Vocabulary Journal Variation
- Have each student create a set of vocabulary cards and tape them onto 3 pages in their notebooks:
- Page #1: minus (word cards you don’t know yet)
- Page #2: check (word cards you kind of know)
- Page #3: plus (word cards you know and can teach others)
- Throughout the unit, students move cards forward from minus to check to plus pages.
- To move a card to the plus page, students must complete a “flip up” by drawing a sketch and writing a description on the back of the vocabulary card.
- At the end of the unit, notice which words most students still have on the minus page (loopback review for all) and which words a few students still have on the minus page (intervention for a few).
Classroom Management
- Time Saver: Write words on the board and have students use sticky notes or ripped paper to create word cards.
- Model the strategy using a think-aloud to verbalize the metacognitive thinking associated with the activity.
- Consider using the strategy at the beginning, middle, and end of a lesson to determine which words require loopback review for all or small group intervention.
Differentiation
- Promote access by providing visuals, descriptions, and anchor charts associated with the concepts.
- Promote access by allowing students to partner with a supportive peer or allowing peers to read text aloud.
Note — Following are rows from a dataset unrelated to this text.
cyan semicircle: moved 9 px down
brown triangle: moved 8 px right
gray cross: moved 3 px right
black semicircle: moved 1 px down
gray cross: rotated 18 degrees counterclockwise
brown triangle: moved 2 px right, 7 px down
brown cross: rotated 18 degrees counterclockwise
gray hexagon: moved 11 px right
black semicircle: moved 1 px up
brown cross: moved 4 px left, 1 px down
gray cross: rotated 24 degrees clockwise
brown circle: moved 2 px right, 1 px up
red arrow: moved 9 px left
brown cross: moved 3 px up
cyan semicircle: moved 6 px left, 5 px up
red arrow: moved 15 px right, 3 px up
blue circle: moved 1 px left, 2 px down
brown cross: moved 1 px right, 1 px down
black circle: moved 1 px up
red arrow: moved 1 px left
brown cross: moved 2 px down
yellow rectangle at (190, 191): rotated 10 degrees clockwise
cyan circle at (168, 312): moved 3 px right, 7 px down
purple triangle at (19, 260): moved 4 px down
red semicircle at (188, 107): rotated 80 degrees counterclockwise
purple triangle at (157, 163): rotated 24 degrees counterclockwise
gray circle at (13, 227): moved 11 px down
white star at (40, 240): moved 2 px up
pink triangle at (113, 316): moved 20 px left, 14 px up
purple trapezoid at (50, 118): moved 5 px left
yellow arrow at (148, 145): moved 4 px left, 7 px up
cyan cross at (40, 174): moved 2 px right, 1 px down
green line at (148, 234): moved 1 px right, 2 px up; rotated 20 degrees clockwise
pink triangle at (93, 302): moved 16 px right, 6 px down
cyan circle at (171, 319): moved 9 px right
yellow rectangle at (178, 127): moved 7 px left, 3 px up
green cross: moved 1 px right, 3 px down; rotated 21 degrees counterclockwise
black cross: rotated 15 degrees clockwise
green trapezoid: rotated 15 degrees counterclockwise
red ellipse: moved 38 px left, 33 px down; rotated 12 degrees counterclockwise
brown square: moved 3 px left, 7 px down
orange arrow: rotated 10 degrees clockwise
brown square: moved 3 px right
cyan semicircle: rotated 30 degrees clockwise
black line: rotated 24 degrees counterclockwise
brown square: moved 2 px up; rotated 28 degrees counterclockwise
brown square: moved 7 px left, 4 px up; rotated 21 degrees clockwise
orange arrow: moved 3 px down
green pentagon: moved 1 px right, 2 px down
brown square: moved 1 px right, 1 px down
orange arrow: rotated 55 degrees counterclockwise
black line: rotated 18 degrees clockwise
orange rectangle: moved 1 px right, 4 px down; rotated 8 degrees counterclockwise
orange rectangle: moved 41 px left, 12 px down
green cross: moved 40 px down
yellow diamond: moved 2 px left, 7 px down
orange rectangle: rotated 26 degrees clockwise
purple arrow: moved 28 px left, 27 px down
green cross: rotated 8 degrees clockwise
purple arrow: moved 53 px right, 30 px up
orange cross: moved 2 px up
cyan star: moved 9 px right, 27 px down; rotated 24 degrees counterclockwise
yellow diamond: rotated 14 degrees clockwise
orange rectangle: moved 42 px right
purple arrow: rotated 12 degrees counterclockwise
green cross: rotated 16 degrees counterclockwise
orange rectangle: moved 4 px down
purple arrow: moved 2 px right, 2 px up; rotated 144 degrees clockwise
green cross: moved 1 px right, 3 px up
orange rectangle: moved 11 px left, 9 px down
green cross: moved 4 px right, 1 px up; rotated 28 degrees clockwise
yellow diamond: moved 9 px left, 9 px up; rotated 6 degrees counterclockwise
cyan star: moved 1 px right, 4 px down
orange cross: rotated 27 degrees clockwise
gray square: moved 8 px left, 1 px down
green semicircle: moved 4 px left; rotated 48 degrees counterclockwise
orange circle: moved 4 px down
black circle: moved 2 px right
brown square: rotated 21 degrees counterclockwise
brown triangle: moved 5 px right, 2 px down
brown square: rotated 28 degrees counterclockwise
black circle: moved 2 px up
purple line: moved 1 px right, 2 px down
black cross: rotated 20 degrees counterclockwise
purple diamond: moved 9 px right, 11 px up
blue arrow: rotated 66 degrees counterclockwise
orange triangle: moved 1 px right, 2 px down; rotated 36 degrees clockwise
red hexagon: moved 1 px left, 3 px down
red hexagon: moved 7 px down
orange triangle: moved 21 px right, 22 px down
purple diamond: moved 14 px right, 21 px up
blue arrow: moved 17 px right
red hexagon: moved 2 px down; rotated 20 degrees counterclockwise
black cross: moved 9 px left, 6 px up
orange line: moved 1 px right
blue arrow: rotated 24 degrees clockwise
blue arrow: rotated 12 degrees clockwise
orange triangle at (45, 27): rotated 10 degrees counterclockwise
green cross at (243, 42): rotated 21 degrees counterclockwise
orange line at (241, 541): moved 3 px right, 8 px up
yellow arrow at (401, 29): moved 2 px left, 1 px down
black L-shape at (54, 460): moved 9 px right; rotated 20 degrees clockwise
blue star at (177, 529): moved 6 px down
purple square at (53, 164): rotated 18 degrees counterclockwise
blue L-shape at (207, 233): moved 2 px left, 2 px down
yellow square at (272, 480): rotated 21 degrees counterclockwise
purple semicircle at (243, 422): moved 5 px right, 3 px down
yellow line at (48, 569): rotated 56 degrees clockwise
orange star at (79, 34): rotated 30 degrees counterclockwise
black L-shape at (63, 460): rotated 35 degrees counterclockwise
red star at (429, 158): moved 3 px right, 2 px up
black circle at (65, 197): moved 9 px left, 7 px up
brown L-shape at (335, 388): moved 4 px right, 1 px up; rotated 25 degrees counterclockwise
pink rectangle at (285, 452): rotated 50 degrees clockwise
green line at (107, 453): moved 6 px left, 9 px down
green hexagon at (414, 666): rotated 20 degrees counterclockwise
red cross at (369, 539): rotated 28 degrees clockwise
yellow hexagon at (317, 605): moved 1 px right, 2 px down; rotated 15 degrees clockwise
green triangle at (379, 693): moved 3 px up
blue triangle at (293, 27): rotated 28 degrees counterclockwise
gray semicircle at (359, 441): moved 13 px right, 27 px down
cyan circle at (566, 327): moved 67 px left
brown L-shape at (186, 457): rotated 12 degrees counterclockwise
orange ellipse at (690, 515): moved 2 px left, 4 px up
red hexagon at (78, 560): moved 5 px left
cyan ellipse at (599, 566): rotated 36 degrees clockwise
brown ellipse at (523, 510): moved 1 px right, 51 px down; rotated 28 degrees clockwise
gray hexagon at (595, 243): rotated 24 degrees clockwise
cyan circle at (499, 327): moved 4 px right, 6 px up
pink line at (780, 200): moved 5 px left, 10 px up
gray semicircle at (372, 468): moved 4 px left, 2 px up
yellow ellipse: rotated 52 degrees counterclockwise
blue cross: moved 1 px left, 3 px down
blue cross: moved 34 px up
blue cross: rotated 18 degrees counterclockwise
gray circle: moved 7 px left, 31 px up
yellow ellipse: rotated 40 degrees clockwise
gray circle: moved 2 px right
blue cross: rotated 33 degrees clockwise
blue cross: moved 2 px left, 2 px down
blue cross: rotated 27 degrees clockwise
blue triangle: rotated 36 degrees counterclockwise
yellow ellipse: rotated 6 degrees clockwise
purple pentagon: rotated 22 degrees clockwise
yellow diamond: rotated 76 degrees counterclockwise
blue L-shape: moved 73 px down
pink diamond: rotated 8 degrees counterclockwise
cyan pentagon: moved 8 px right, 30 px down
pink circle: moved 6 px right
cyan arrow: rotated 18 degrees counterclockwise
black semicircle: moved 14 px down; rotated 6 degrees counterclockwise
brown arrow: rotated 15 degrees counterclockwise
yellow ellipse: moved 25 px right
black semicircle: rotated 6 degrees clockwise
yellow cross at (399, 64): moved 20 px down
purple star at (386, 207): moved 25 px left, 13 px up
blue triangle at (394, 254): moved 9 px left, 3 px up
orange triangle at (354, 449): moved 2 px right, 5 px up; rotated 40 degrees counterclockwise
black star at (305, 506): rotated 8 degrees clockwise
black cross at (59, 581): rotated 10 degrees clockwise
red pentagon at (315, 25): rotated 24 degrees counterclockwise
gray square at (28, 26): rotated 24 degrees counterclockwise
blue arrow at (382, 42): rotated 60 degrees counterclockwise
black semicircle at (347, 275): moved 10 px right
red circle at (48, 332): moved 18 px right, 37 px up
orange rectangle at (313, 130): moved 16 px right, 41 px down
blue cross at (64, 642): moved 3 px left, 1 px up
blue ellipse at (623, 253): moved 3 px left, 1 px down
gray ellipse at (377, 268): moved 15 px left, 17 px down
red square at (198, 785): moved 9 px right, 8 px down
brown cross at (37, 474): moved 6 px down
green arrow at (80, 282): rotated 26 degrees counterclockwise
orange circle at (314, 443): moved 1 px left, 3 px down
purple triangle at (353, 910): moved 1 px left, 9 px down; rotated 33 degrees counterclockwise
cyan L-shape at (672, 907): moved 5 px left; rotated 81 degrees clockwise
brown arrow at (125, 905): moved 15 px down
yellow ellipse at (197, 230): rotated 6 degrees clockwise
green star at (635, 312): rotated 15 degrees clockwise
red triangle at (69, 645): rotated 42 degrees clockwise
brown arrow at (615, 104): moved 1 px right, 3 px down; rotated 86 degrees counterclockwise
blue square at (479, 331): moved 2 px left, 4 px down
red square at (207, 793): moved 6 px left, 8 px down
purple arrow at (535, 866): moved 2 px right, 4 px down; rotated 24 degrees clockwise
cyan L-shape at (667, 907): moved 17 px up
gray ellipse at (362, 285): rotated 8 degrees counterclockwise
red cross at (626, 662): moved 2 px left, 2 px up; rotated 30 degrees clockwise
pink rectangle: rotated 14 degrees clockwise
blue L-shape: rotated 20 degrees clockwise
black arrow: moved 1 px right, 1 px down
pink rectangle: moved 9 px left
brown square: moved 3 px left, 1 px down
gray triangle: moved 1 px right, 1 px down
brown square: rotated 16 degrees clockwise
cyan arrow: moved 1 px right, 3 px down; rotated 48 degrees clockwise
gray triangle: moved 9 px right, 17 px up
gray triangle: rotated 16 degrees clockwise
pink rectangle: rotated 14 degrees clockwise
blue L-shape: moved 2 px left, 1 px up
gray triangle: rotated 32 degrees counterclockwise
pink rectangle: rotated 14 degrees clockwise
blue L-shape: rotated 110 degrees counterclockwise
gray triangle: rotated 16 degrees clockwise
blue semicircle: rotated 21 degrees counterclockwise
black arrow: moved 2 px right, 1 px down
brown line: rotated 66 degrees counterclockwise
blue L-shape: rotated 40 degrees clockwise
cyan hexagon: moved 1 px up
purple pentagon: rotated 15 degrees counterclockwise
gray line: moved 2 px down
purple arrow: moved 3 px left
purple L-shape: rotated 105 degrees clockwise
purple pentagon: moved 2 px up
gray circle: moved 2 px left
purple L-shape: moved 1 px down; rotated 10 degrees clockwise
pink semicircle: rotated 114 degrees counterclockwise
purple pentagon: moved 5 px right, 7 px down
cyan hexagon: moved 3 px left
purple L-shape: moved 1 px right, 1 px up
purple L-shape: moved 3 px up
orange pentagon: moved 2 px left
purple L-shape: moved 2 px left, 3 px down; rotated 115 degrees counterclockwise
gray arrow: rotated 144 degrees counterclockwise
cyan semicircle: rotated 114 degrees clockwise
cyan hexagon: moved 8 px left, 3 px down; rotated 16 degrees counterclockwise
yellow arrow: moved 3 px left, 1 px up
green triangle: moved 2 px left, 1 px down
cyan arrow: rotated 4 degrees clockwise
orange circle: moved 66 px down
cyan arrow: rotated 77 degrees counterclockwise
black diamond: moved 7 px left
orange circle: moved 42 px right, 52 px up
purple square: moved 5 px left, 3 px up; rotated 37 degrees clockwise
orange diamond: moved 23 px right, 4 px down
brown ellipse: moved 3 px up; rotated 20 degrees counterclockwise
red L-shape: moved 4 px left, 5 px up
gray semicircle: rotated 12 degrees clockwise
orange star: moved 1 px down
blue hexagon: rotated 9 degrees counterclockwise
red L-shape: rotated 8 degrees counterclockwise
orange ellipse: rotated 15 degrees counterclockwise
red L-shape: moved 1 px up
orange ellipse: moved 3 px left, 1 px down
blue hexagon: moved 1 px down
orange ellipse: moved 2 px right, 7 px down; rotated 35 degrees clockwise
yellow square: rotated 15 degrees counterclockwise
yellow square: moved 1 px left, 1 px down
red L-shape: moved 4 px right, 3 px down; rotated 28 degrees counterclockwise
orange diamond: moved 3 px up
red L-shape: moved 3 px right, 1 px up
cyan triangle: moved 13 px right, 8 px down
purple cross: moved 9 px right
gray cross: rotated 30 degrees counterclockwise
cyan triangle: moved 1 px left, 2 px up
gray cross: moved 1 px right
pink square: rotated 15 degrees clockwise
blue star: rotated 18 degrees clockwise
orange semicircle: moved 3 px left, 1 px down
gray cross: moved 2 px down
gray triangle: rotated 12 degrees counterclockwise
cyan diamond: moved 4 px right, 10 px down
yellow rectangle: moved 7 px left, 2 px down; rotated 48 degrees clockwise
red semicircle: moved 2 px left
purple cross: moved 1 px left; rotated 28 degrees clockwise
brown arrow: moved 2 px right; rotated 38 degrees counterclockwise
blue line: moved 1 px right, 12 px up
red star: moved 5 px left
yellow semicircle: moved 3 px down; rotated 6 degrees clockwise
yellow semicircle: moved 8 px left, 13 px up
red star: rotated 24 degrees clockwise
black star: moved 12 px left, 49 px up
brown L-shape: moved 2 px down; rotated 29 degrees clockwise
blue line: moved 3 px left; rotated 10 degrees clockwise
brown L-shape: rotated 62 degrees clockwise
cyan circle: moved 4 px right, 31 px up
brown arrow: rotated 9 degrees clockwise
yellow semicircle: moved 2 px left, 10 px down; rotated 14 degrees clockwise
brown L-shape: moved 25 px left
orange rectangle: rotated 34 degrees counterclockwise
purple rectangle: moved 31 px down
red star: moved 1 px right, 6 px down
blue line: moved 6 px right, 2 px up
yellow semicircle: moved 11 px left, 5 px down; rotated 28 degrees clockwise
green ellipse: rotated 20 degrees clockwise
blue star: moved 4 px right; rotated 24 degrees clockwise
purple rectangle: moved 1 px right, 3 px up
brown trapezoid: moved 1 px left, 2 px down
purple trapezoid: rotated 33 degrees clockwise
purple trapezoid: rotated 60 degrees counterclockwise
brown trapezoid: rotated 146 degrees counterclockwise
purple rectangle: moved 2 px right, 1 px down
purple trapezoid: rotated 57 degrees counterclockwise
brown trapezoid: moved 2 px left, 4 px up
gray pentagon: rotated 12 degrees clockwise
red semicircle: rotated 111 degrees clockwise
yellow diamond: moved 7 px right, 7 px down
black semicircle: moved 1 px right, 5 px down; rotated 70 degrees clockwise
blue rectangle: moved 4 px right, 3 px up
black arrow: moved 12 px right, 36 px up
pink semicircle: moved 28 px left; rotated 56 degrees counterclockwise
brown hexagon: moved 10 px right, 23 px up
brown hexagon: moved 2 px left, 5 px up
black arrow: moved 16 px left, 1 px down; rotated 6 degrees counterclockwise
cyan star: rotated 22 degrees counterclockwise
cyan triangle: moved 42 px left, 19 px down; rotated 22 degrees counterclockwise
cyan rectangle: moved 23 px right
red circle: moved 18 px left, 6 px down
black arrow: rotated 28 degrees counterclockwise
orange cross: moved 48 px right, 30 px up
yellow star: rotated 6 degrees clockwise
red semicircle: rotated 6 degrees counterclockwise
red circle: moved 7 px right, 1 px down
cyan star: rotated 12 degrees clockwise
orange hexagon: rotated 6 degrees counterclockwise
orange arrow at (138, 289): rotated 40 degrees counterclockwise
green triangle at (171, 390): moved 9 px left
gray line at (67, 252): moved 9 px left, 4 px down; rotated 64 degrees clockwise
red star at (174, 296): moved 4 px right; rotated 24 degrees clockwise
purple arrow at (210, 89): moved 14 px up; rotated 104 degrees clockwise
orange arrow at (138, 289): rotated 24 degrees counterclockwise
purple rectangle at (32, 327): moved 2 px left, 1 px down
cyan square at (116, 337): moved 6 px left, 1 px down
- Provide response support by creating digital cards that can be read using text-to-speech support.
Think It Up!
- Have students think more deeply about the concept by responding to a Think It Up prompt as an exit ticket or journal entry:
- Sequence the cards from those you know best to those you know least.
- What generalization can you make about all the cards?
- Encourage students to use lead4ward’s Thinking Stems (English/Spanish) to frame their responses, if needed.